I picked a couple entries that I didn't recognize, and as I started to read, a flood of emotion came over me, remember the things that happened that caused these posts to be written, and taking a broader and more encompassing view of the events, I was able to look from a perspective that I could not have then. It’s amazing how time can change everything. How you can see things that you just could not see then.
For a while now I have been working on me, and I realize that in a lot of ways, I am two very different people. One that is friendly, sensitive, caring, and gentle. Someone who loves deepy, thinks about everything, and tries to help everyone in my life, wanting nothing more than to have people treat me like I treat them. This is who I was first and who I associate as me. The second, cold, strong, raw, strong who I had to develop because I needed to be protected both growing up and in life. For a long time I felt like this second part locked away the first, under the guise of “being protective” causing a very different person to be displayed to the world.

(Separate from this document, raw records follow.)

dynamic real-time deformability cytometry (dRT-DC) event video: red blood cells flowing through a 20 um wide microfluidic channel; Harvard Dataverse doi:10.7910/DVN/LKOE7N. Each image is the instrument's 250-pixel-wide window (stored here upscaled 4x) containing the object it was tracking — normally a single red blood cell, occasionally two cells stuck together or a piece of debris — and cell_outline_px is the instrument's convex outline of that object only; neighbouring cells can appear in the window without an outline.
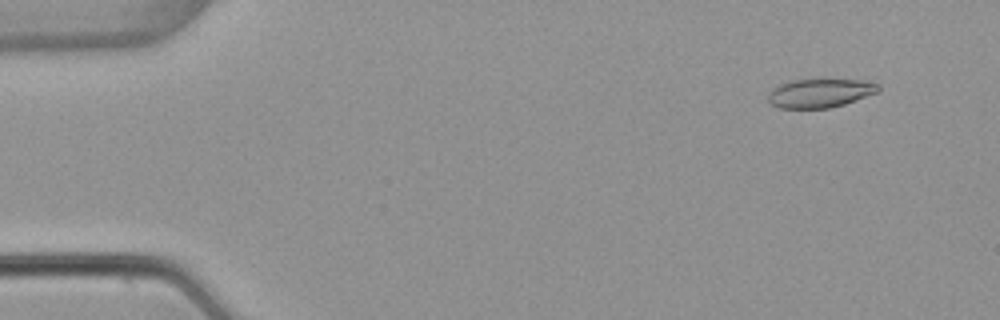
{"species": "common noctule bat (a hibernating species)", "species_latin": "Nyctalus noctula", "temperature_condition": "warm", "stored_images_in_passage": 53, "camera_frame_rate_fps": 3000, "um_per_image_px": 0.085, "animal": {"sex": "female", "body_mass_g": 22.7, "forearm_length_mm": 54.2}, "frame": {"image": 1, "passage_image": 5, "time_ms": 1.333, "image_size_px": [1000, 320], "cell_outline_px": [[880, 92], [844, 104], [828, 108], [780, 108], [772, 104], [768, 100], [768, 92], [772, 88], [780, 84], [792, 80], [824, 76], [864, 80], [880, 84]], "centroid_in_image_um": [69.75, 7.85], "position_along_channel_um": 15.2, "area_um2": 19.54}}
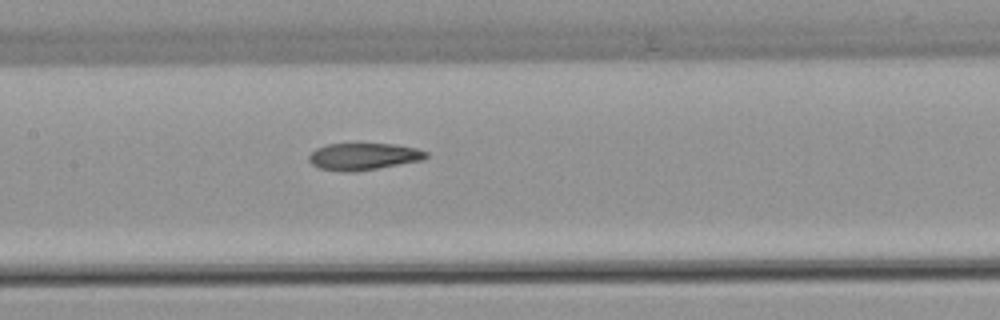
{"frame": {"image": 2, "passage_image": 26, "time_ms": 8.333, "image_size_px": [1000, 320], "cell_outline_px": [[428, 156], [424, 160], [356, 172], [340, 172], [320, 168], [312, 164], [308, 160], [308, 156], [316, 148], [328, 144], [392, 144], [416, 148], [428, 152]], "centroid_in_image_um": [30.9, 13.31], "position_along_channel_um": 176.5, "area_um2": 18.5}}
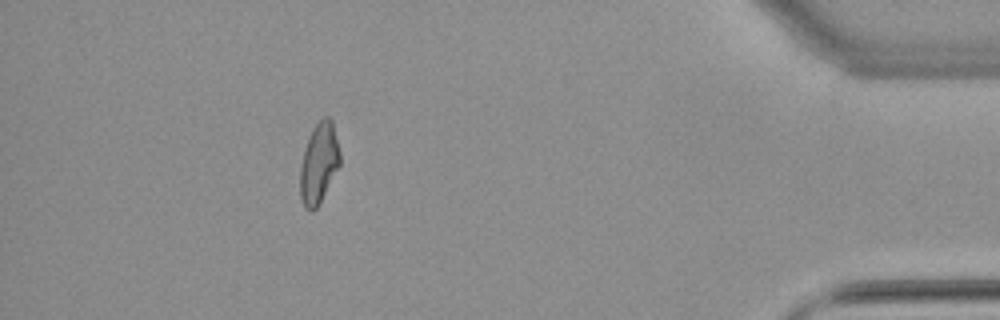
{"frame": {"image": 3, "passage_image": 48, "time_ms": 15.667, "image_size_px": [1000, 320], "cell_outline_px": [[340, 164], [316, 208], [312, 212], [308, 212], [304, 208], [300, 196], [300, 168], [304, 148], [312, 128], [324, 116], [328, 116], [332, 120], [340, 152]], "centroid_in_image_um": [27.09, 13.87], "position_along_channel_um": 408.1, "area_um2": 18.61}, "authors_computed_cell_mechanics": {"area_um2": 19.074, "velocity_mm_per_s": 3.8924, "shape_relaxation_time_tau1_ms": null, "shape_relaxation_time_tau2_ms": 3.4079, "deformation_change_tau1": null, "deformation_change_tau2": 0.1173}}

I would also often hide behind that second part when I didn’t want to face something. When I was afraid, or just feel that I cannot deal with life.
Lately I have gotten more control over the two parts. There seems to be a more unified presence that I show to the world, blending the two parts of me. I never used to think that this was even a possibility, I do still slip and have moments as one or the other, I realize that there will always be work to do in this area, it took me a long time to develop this second part so I expect that it will also take a while to find a common ground.